Bespoke shoemaker James Young, centre, his partner designer Elliat Rich and their children Ace and Golda with Mike Gillam, left. Source: News Corp Australia
From The Australian, 3rd may 2014
BESPOKE shoes, biodynamic dates and a nascent cafe culture so hip and self conscious it could be Melbourne’s aren’t found in every country town, but then Alice Springs has rarely been average.
Since pioneer days a boom or bust town, Alice is now in the grip of a downturn after the end of stimulus spending. Many shops in Todd Mall stand empty. But here and there are green shoots of new life.
A side effect of the recent burst of government spending was an influx of educated 20- and 30-somethings, a few of whom stayed on and are now setting up businesses of their own.
About 70km from town, five friends have taken over a lapsed 75ha date orchard to establish a cooperative called the Desert Fruit Company, through which they hope to refine techniques for arid-zone agriculture. All are veterans of the construction industry or the so-called “Aboriginal industry”.
“We want to grow figs, carob, asparagus, mulga seeds and pistachios,” said Ben Wall, one of the five. “It’s probably a five-year plan.”
Ella McHenry, another of the group, quickly corrects that to 25 years.
“There’s lots of people doing permaculture in high rainfall areas, but hardly any trying it in areas like this,” Ms McHenry said. “You can’t just wait for the government to keep dishing up money so we can have these nice programs where we go around in four-wheel-drives talking to people; you’ve actually got to have your own thing.
“We’re in an incredibly fortunate situation; I have to pinch myself every time the sun comes up. Then the flies come along.”
Entrepreneur Chris Wilkinson revamped his cafe, Page 27, to cater to the town’s arts establishment when he took it over about three years ago, but the clientele is now mainly professionals, businessfolk and discerning travellers. More recently, he started a bolder venture, a trendy tapas bar called Epilogue Lounge.
“Many people that come through here are from big cities, so they’re used to this kind of place,” Mr Wilkinson said. “The businesses that are thriving are the smaller ones, the boutique businesses whose owners have put a lot of thought into unusual products and new ideas.”
The same appears true of existing shops: Red Centre specialist Red Kangaroo Books is the only bookstore left in town, while several of the more generic souvenir stores look tired.
Where the coffee machine leads, hipsters tend to follow.

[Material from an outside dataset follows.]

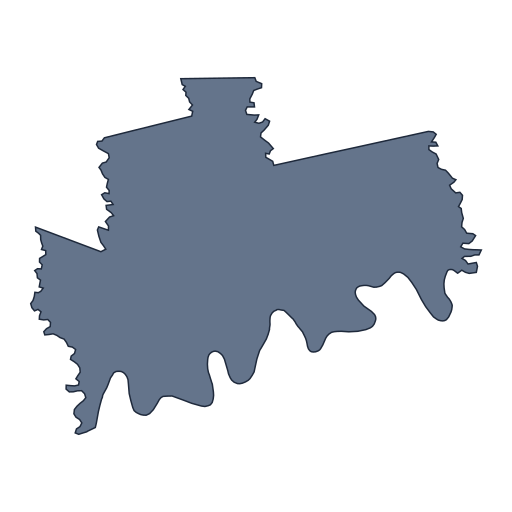 outline of 25 de Mayo, Misiones, Argentina
{"feature_id": "61730980B2649832708573", "entity_name": "25 de Mayo", "entity_type": "district", "adm_level": 2, "iso_a3": "ARG", "parent_name": "Argentina", "parent_adm1": "Misiones", "projection": "albers", "projection_center": [-54.618, -27.386], "detail": "fine", "context": "isolated", "style": "filled", "palette": "slate", "viewbox_px": 512, "rotation_deg": 0, "n_neighbors": 0, "source": "geoboundaries", "source_scale": "gbopen_adm2", "svg_char_len": 5670}
<svg xmlns="http://www.w3.org/2000/svg" viewBox="0 0 512 512"><path d="M325.3,154.0L273.8,165.4L272.7,161.3L269.3,159.3L265.8,157.3L265.6,153.3L269.2,154.0L270.5,150.7L273.3,148.6L271.0,145.9L268.5,143.0L265.2,140.6L260.5,136.9L261.0,133.0L264.1,130.1L268.3,125.2L269.6,121.2L265.1,118.7L262.6,122.0L258.9,123.3L254.7,122.2L257.0,119.3L258.7,114.9L254.4,115.1L246.8,114.4L245.5,110.3L247.2,106.9L251.2,106.9L254.5,106.9L254.0,102.8L249.9,102.1L249.8,98.9L252.3,94.1L253.7,90.5L257.5,89.0L261.5,87.7L261.7,83.7L256.2,81.4L254.8,77.7L238.7,77.9L180.8,78.7L182.2,84.6L185.3,86.3L183.0,89.5L186.0,92.2L185.8,95.5L188.7,98.3L189.6,101.9L192.5,105.0L188.9,109.5L192.7,111.3L191.7,116.1L133.2,130.6L104.4,137.8L101.9,141.1L97.7,141.4L96.5,144.5L98.6,148.2L103.2,150.8L108.4,153.6L109.2,157.7L106.2,162.0L102.4,163.1L99.0,167.4L101.0,170.1L102.5,173.8L104.9,177.4L108.4,179.4L107.3,183.4L106.5,187.2L109.2,190.5L109.0,193.6L104.8,192.8L101.6,194.7L103.9,198.9L107.0,201.6L110.9,201.2L113.1,204.5L106.1,205.4L106.6,209.3L111.3,212.7L113.6,215.7L109.6,217.0L105.4,221.5L108.5,226.0L108.4,230.2L104.5,228.9L98.7,226.9L97.4,230.0L98.9,236.3L100.9,242.3L103.5,245.7L105.8,249.2L100.9,251.7L35.5,227.1L35.8,231.2L38.5,233.2L40.6,235.3L40.7,239.6L41.6,242.8L42.8,246.1L41.5,249.5L45.7,250.6L45.8,254.6L42.6,256.6L39.6,258.4L39.5,262.0L42.2,264.8L41.3,268.9L37.5,268.7L34.7,270.6L37.0,273.6L37.4,277.8L40.5,280.1L39.8,283.7L39.2,286.9L43.2,288.1L40.8,291.3L38.3,292.7L34.9,292.3L34.3,296.4L33.0,300.5L30.7,303.6L31.9,307.7L34.5,310.9L38.0,309.4L41.0,311.8L39.5,315.8L39.3,319.2L43.6,319.9L47.8,319.5L50.5,322.4L50.2,326.6L46.5,328.7L43.8,331.7L44.8,334.9L49.0,334.5L53.1,333.8L56.9,335.4L60.1,337.6L64.1,339.1L66.5,342.5L68.3,346.3L72.4,347.1L75.6,349.5L74.5,353.5L71.2,356.1L70.5,359.4L74.2,361.7L77.5,364.3L79.8,367.9L80.2,372.2L77.8,375.7L75.9,378.8L79.2,381.5L78.5,385.0L74.5,385.9L70.2,385.6L66.2,385.2L66.1,389.1L69.3,391.9L73.4,391.8L77.5,390.8L81.6,390.7L84.6,393.7L85.8,397.7L83.3,400.8L80.1,403.3L77.0,406.2L74.4,409.5L73.9,413.8L76.0,417.2L79.6,419.5L81.8,422.9L80.0,426.6L76.5,428.9L75.2,432.9L78.7,434.3L82.8,433.0L86.8,431.8L87.4,431.3L95.3,427.5L96.3,423.3L98.4,411.6L99.9,405.3L101.4,399.8L101.7,398.8L102.3,397.6L102.7,395.3L103.2,394.1L106.7,387.8L108.1,384.4L110.5,377.9L112.5,375.0L113.6,372.9L116.0,371.5L117.8,371.3L119.5,371.3L121.3,371.5L123.5,372.6L125.3,374.3L126.9,376.7L128.0,379.6L128.4,383.8L129.2,393.6L130.9,400.8L132.8,407.6L134.1,410.6L136.2,412.4L138.5,413.6L140.8,414.6L143.4,415.1L146.2,415.2L149.6,413.6L153.3,409.7L157.2,403.4L159.3,399.6L160.9,397.7L163.0,396.4L167.2,396.1L172.1,396.0L183.6,400.2L191.7,403.3L201.3,406.0L204.9,406.5L208.2,405.7L210.4,404.8L212.2,402.5L213.2,398.9L213.6,395.4L213.4,391.9L212.3,384.1L211.6,382.2L211.1,380.5L210.5,378.7L209.9,376.7L209.3,374.7L208.7,373.2L208.4,372.3L207.7,368.8L207.4,364.1L207.7,359.5L208.0,357.4L208.9,354.9L210.0,353.5L211.6,352.2L213.4,351.4L215.1,351.1L217.9,351.7L220.5,353.5L222.5,355.5L224.4,359.1L227.8,370.7L228.5,373.8L230.2,377.7L231.6,380.0L234.1,382.2L237.5,383.6L239.8,383.7L242.3,383.2L245.5,381.9L248.2,380.3L250.0,378.6L252.2,375.3L254.1,371.9L255.5,365.3L256.9,358.9L259.5,350.9L260.0,349.8L261.0,348.3L262.1,346.4L263.9,343.3L264.4,342.4L266.4,338.9L266.5,338.6L267.4,336.2L268.3,333.9L268.3,333.6L268.8,332.0L269.5,329.5L269.5,328.2L270.0,324.9L270.0,323.8L269.9,322.1L269.9,320.2L270.1,317.4L270.5,315.7L271.5,314.0L272.0,313.1L273.8,311.3L274.4,311.0L276.2,310.2L276.9,309.6L278.9,309.5L281.2,310.0L284.0,310.4L285.9,312.1L288.9,315.0L291.8,317.9L293.0,318.9L295.3,322.2L296.1,323.8L297.9,326.4L299.0,327.6L300.2,329.1L302.2,331.5L302.7,332.1L302.8,332.5L304.3,335.5L305.6,338.3L306.4,340.7L307.0,343.4L307.5,346.2L308.4,348.8L309.8,350.7L311.3,351.7L313.3,352.0L315.6,351.8L318.1,350.9L319.6,349.9L320.6,348.7L322.8,344.9L325.7,338.2L327.0,336.1L328.9,334.1L331.6,332.3L334.2,331.7L337.3,331.4L341.4,331.3L348.8,331.8L357.8,331.3L365.9,329.6L370.4,327.8L372.5,326.3L374.2,324.0L375.3,321.1L375.7,319.7L375.8,318.2L375.5,316.5L374.5,314.5L371.4,311.4L363.9,306.1L358.3,300.0L356.4,297.0L355.5,294.4L355.2,292.4L355.4,290.8L356.0,289.2L356.8,287.8L358.1,286.9L359.6,286.1L361.7,285.7L364.0,285.4L366.4,285.4L368.5,285.7L371.3,286.5L373.7,287.2L376.4,287.1L379.5,286.4L381.7,285.6L385.0,282.7L389.1,278.5L391.2,275.8L393.4,273.9L394.6,273.0L396.1,272.4L397.5,272.2L398.9,272.2L400.1,272.3L401.0,272.6L403.6,273.9L407.9,277.4L411.8,282.5L416.4,289.5L421.4,299.5L425.7,306.7L430.4,313.0L433.5,316.9L436.3,318.9L438.3,320.1L440.7,320.7L442.7,320.9L444.6,320.6L446.4,319.7L448.7,316.9L451.0,312.0L451.7,309.7L452.1,306.9L452.2,305.2L451.7,303.7L450.8,301.6L449.1,298.9L447.6,297.3L447.3,296.9L444.9,293.3L444.7,291.9L444.1,287.7L443.9,283.9L444.3,279.9L445.3,276.2L447.0,271.8L447.8,270.4L449.0,269.7L450.0,269.5L451.3,269.5L452.4,269.6L454.1,270.5L457.6,273.2L457.8,273.1L461.8,270.2L465.4,272.3L469.2,273.4L476.3,272.4L477.5,266.3L476.3,262.5L468.0,264.0L465.5,260.5L462.0,258.4L464.5,256.4L470.8,256.3L474.8,254.9L479.0,254.9L481.3,250.0L477.1,249.8L472.9,249.7L468.7,249.4L464.5,248.9L460.7,246.8L462.9,243.2L468.8,243.6L472.2,241.0L475.6,235.6L472.8,233.7L466.7,233.2L464.6,229.5L461.6,226.8L462.0,222.5L463.3,218.4L461.7,212.6L461.2,208.5L458.5,206.6L460.4,203.1L462.2,199.5L462.5,195.3L459.9,192.3L455.7,192.9L451.2,188.8L449.6,185.2L453.9,182.2L455.9,179.7L452.4,178.2L448.4,173.2L445.5,170.2L441.4,169.3L438.0,167.5L437.1,163.4L438.7,159.5L436.1,154.0L432.3,152.0L428.9,149.6L428.9,145.9L433.1,146.1L437.8,145.9L435.8,142.2L431.5,141.9L434.4,137.5L436.2,134.3L433.2,131.9L428.4,131.4L354.3,147.7L325.3,154.0Z" fill="#64748b" stroke="#1e293b" stroke-width="1.5"/></svg>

Shoemaker James Young and designer Elliat Rich will launch their studio, Elbowrkshp, this weekend, part of an arts precinct being established by long-time Alice Springs resident Mike Gillam.
“People want not only a beautiful object, but some sort of ethical rigour and a local story that becomes embedded in that object,” Rich says.
Mr Gillam thinks having the two working from his precinct — Rich’s business is already established — will attract others.
Kay Eade, Central Australia’s representative to the Chamber of Commerce Northern Territory, hopes this younger generation of entrepreneurs, which includes the scions of established Alice Springs families, will help pull the town’s economy through.
“It’s business entrepreneurs mixed with arts people that are going to bring life back into the mall, I hope,” Ms Eade said. “This region has got so much promise, but something needs to break.”
Resources companies are exploring in central Australia, but many deposits uncovered so far would be uneconomic to extract, or the companies responsible for them lack investment.
A great deal of hope has been attached to Asian tourism, but Chinese travellers in particular are fond of casinos and resort-style accommodation that does not necessarily fit with the Red Centre’s remote beauty.
“At the moment, I don’t think the Chinese are thinking of Central Australia as a tourism destination,” Ms Eade said.
One alternative is to pursue domestic weekend travellers and the adventure sports market. A few days in Alice Springs is not much more expensive than a stay outside Sydney.
“There used to be huge busloads of people coming here who all bought indigenous art,” Mr Wilkinson said. “I don’t think Alice Springs has fully adjusted yet.”
Gradually, though, that is starting to change. Even though it may now be wrapped in fancy tailoring, hidden behind glasses and bathed in caffeine, the Red Centre’s pioneering spirit is alive yet.